1. A method of producing colostrums or milk with enhanced levels of immunoglobulins or proteins fused to immunoglobulin γ-chains or FcRn interacting parts thereof, comprising the steps of transferring an immunoglobulin G (IgG) transporting ruminant Fc receptor (FcRn) α-chain DNA molecule through transient or persistent transgenesis into the corresponding ruminant animal for overexpression of the protein expressed by the ruminant FcRn α-chain DNA molecule, optionally at concomitant upregulation of the expression of the corresponding β2-microglobulin gene, to increase the number of functional receptors in the udder, thereby enhancing the transport of immunoglobulins and/or proteins fused to immunoglobulin γ-chains or FcRn interacting parts thereof from, or through, the udder into the colostrums or milk.

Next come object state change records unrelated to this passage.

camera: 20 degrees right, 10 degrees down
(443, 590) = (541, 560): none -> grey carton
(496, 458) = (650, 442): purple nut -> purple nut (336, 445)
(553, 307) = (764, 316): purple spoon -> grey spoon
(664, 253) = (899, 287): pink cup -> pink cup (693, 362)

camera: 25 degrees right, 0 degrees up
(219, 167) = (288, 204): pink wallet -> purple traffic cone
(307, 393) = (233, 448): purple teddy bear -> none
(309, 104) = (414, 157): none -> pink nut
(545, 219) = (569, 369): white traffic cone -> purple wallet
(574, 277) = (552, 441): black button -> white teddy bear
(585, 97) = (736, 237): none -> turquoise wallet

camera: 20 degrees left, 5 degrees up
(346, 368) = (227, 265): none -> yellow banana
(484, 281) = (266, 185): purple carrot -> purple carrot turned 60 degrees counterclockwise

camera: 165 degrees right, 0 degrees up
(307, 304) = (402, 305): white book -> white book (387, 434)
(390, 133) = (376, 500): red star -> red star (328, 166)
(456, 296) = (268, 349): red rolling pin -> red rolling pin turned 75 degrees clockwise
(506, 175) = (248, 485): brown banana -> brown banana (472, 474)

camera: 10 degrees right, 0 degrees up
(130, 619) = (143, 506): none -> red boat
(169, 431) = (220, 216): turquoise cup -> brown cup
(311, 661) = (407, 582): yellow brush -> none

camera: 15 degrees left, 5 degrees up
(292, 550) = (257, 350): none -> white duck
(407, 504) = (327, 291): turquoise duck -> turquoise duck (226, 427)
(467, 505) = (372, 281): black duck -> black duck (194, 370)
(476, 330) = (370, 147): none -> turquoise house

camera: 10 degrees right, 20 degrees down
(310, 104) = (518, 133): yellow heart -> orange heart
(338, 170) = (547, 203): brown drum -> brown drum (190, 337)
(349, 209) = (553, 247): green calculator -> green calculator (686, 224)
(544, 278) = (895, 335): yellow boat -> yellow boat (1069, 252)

2. The method according to claim 1, wherein the ruminant of the immunoglobulin G (IgG) transporting ruminant Fc receptor (FcRn) α-chain DNA molecule is selected from the group consisting of cow, dromedary and sheep.

3. The method according to claim 2, wherein the DNA molecule has a nucleotide sequence selected from the group consisting of SEQ ID NO: 1, SEQ ID NO: 2, SEQ ID NO: 3, and modified sequences of these three sequences expressing proteins with IgG transporting function.

4. The method according to claim 1, wherein the ruminant of the protein expressed by the ruminant FcRn α-chain DNA molecule is selected from the group consisting of cow, dromedary and sheep.

5. The method according to claim 4, wherein the protein has an amino acid sequence selected from the group consisting of SEQ ID NO: 4, SEQ ID NO: 5, SEQ ID NO: 6, and modified sequences of these three sequences with IgG transporting function.